17Dans un même temps, le discours doit être examiné. Il faut alors distinguer la nature de l’écrit : est-il nominal ou anonyme (la bague avec nom, un monogramme ou le seul S barré23) ? Est-il personnalisé (une coupe portant une formule acclamatoire associée à un nom24) ou relève-t-il d’une formule exempte de personnalisation (formule des plaques-boucles burgondes, légende monétaire), la valeur personnelle n’intervenant que dans le rapport supposé entre l’objet et le défunt ? Enfin fait-il sens ou relève-t-il de la pseudo-épigraphie25 ?

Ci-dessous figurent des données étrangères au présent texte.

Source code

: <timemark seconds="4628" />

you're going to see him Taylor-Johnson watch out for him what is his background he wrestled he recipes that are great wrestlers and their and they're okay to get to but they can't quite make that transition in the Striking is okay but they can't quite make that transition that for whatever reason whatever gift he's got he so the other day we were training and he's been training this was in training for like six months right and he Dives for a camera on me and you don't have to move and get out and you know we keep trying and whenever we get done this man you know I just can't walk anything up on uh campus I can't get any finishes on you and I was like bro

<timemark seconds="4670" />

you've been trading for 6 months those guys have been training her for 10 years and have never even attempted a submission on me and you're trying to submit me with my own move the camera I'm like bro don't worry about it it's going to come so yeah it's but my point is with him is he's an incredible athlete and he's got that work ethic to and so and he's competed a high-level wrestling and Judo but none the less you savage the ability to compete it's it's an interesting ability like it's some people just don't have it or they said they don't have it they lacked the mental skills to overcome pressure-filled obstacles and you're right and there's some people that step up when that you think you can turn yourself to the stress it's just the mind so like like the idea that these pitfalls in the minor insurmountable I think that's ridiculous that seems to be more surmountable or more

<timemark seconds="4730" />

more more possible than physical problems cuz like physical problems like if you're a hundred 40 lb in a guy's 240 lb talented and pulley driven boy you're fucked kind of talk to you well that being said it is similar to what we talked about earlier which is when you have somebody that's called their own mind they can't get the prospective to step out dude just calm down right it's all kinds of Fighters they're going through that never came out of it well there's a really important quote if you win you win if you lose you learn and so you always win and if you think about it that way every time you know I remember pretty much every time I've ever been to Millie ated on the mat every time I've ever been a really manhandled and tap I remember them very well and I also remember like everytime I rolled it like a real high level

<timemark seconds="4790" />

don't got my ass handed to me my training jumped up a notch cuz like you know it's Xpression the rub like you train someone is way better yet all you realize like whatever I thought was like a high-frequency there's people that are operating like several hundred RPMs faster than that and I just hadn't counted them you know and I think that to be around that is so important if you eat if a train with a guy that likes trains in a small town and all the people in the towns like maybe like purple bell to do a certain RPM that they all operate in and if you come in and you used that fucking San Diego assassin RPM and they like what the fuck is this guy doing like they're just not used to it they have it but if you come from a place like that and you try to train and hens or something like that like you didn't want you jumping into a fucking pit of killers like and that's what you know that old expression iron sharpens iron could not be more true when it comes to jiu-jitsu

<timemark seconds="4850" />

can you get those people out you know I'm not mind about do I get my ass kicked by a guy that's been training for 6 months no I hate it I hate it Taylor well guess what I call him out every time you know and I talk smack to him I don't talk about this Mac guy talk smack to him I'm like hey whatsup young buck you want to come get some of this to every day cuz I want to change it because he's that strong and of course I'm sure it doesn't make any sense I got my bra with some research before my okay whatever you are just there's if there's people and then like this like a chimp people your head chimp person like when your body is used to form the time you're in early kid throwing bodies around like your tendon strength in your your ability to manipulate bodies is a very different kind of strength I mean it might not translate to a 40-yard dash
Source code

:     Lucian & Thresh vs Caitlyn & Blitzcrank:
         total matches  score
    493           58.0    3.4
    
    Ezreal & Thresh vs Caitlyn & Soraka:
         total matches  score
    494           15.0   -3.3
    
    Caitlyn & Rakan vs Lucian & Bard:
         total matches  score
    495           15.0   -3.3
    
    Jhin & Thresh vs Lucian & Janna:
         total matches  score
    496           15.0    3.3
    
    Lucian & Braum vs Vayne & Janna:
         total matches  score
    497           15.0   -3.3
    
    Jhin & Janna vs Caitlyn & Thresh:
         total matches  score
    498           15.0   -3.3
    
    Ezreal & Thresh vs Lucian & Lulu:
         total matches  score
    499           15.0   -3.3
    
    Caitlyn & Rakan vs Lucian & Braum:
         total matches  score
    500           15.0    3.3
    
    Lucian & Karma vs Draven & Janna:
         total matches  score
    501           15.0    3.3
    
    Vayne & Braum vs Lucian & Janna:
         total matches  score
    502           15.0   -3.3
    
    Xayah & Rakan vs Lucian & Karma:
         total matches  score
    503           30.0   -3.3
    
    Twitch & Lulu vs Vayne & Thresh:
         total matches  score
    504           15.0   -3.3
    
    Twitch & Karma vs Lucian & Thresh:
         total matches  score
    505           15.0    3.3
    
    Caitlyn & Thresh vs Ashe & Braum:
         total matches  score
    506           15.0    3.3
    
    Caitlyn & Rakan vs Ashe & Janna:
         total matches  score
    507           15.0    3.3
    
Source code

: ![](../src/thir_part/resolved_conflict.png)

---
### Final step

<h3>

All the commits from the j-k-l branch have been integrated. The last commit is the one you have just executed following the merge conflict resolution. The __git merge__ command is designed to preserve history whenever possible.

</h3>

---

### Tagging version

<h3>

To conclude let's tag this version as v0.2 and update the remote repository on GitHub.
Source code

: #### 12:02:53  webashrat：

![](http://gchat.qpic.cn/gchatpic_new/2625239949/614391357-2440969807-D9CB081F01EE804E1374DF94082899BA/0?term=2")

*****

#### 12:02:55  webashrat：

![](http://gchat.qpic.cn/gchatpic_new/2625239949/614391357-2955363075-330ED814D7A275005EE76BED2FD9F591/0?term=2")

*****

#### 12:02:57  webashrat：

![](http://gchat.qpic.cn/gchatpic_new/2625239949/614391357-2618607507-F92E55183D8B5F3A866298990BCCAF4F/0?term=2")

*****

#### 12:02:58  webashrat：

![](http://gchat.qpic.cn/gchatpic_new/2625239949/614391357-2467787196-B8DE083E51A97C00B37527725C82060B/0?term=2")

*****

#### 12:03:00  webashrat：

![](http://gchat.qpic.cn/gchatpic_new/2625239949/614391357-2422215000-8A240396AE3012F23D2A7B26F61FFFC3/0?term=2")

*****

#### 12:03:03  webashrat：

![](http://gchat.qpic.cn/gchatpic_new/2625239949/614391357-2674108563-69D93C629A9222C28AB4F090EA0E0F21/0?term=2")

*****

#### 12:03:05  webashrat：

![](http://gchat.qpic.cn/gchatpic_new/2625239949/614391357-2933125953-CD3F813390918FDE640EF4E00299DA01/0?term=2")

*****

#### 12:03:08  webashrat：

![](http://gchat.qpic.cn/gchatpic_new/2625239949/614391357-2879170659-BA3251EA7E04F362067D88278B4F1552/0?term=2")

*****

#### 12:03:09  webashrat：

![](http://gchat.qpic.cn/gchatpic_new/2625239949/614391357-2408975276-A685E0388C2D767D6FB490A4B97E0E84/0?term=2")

18Cette grille de lecture se veut structurelle et descriptive. Elle n’implique a priori aucune interprétation fonctionnelle ; le nominal, pas plus que la personnalisation, ne sont confondus avec l’identitaire, l’écrit pseudo-épigraphique n’est pas d’emblée posé comme écrit magique26, la formule acclamatoire n’est pas lue comme prophylactique. Libéré du schéma de l’efficacité, nous y revenons une fois gestes, écrits et objets mis en relation. L’efficacité alors en jeu se mesure à l’aune de toute la vie passée de l’objet, et ne se limite pas à sa qualité d’objet enfoui. Il s’agit donc de distinguer les objets inscrits dont la seule vocation est funéraire, et ceux qui héritent d’une vie antérieure et dont la destinée sépulcrale n’est que l’issue accidentelle d’une, parfois, très longue histoire. La topographie, trace du geste d’enfouissement, témoigne de la relation qui unissait vivants, mort et objet. La prise en compte des différentes variables ici exposées permettrait de saisir plus finement les dynamiques sociales qui déterminent le dépôt de l’écriture dans la sépulture et, partant, l’enjeu du document inscrit à l’étude. Nous ne mènerons ici l’enquête qu’à partir de deux objets épigraphiques : pour l’un, l’écrit fonde l’objet ; pour l’autre, il est ajouté à un objet qui existe déjà pour lui-même.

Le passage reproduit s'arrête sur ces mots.